Oysa estetik pratik temsil içeren kaideleri aşar. Eser, gündelik yaşamın sıradanlığında delikler açmakla beraber, insanla sınırlı kalmayarak insan olmayanları veya canlı/cansız varlıklarla ilişkileri sahnelemeye kadar giderek başsız, tekil, iktidarsız bir konuma yelken açar.
Damla Yalçın’ın “Yaşayan Mekânlar” adlı yerleştirmesinde SCOBY isimli simbiyotik organizma başrolde. Çalışmaya yayılan oluşum aynı zamanda “Symbiotic Colony of Bacteria and Yeast,” Türkçe’de “Bakteri ve Mayanın Semiyotik Kolonisi” mânâsına gelir.
Simbiyotik ilişki, canlılar arası fayda sağlayan bağlantı kurma ağı olmakla beraber spesifik bağlamda bakteri ve mayanın mevcut maddeyi oluşturmak için bir araya gelmesinde de vardır.

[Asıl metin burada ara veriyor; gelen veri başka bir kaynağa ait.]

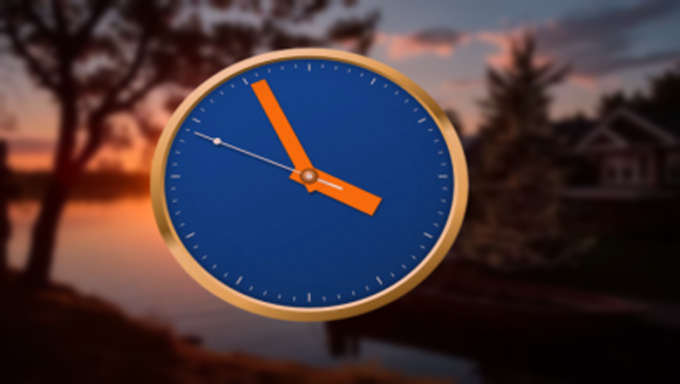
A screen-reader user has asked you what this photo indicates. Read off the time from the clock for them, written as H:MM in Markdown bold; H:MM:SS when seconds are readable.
**3:55:49**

Sanatçının bu canlı varlıklarla kurduğu bağlantıda insan-insan olmayanın sınırları bulanıklaşırken, SCOBY ile kurduğu bu yoldaşlığın özellikle altını çizmek gerek. Böyle bir beraberliğin elbette hafızayla bağlantısından bahsetmek şart. Nitekim belleği hesaba kattığımızda çalışma detaylanıyor.

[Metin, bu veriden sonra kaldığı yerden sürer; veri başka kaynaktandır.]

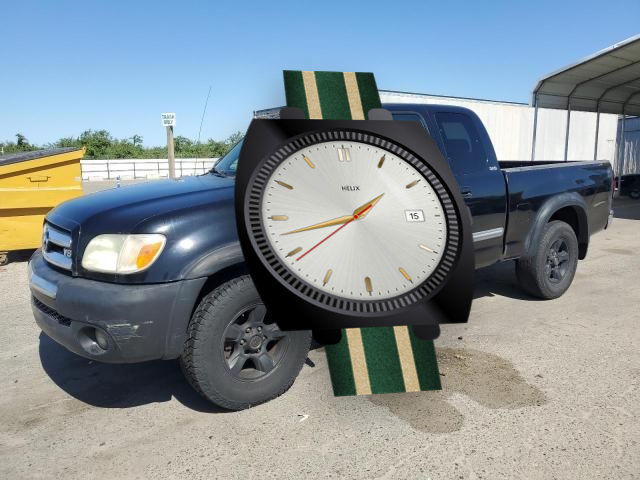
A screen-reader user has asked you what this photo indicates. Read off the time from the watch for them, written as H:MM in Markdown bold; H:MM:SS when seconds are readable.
**1:42:39**
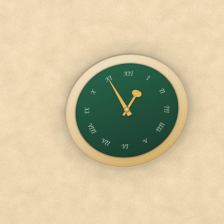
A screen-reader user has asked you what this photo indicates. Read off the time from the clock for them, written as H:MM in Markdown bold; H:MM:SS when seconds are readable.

Sanatçının 2001-2013 yılları arası Ankara’da büyüdüğü evinin krokisi, SCOBY oluşturmak için hazırlanmış sıvının olduğu kapların biçimini andırıyor. Bu yapılış tarzında klasik zaman anlayışından kopuş söz konusu. Çünkü geçmişten geleceğe doğru şiddetini kaybetmeyen düz bir çizgi yok. Yalçın’ın zihninde yaşadığı ev tortu halinde. Orayla ilgili tekrarlanan ya da yaşanan sahneler, SCOBY oluşumunda etkili olan deneyin yoğunluğuna etki ediyor. Estetik pratiğin oluşum süreci böylelikle özgün bir deneyimin ağında gelişiyor. Eserin yapılma süreci ve varoluşu arasındaki dolaşıklık, temsil mantığından uzaklaşarak estetik kavrayışın etkileriyle beliriyor.

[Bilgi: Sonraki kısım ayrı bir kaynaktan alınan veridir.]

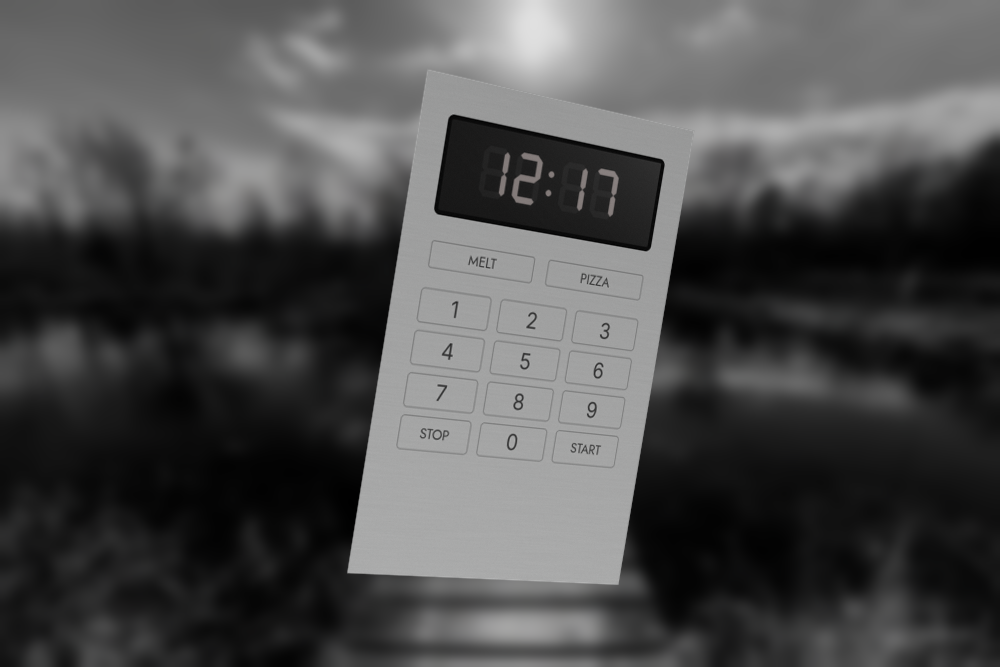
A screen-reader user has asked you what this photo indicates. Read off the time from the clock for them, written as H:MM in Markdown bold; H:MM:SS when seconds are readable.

Damla Yalçın, Yaşayan Mekânlar, 2024.
Fotoğraflar: Nazlı Erdemirel
Öte yandan Gate 27’nin krokisi baz alınarak ahşap konstrüksiyonlarla yapılan bir yerleştirme söz konusu. Mekânda kurulan bu özel enstalasyon üç farklı boyutta biçimleniyor. Bazı duvarlarda Yalçın’a sponsor olan firma ORTA’nın ürettiği kumaşlarla SCOBY yüzeyler dolaşık hâlde perde şekline gelerek yer alıyor. Başka duvara geçildiğinde değişik çaylar ve farklı reçeteler kullanılarak yapılan SCOBY pantoneleri var. Yine eserde yer alan masa üzerinde SCOBY örnekleri ve kullanılan çaylar, deneyime açık biçimde konumlandırılıyor.
Başka bir açıdan eser davet formuna gelerek karşılaştırma yaratıp mekânı alımlayıcıya dönüştürüyor. SCOBY, perdeler, çaylar sadece nesne olmamakla beraber izleyiciye açılarak diyaloglar kuruyor. Biyosanata dair durum dalgası yaratan bu yerleştirme yeni bir etkileşim alanı yaratır hâlde.
Gayatri Spivak, doğa mefhumu için “arzulayamayabileceğimiz o imkânsız şey” demişti. “Yaşayan Mekânlar” söz konusu olduğunda tabiat ne anlama geliyor? SCOBY’lerin dansı, doğada gördüğümüz bir şey mi? Soruya gönderme yaparak tabiat mevzusunun hep “dış” olarak altının çizilmesi insan merkezciliğin yarattığı bir sonuç. Fakat müşterek yer dediğimiz an, tabiatı ortak, üretken alana dönüştürmüş oluruz.
“Yaşayan Mekânlar” bu anlamda doğadan ayrı yerde değil. Fiziksel etkileri var. Üstelik tam da tabiata has ilham aldığı bir ilişkilenme bağı var.
Heraklitos’un cümlesiyle bitirelim: “Doğa gizlenmeyi sever.”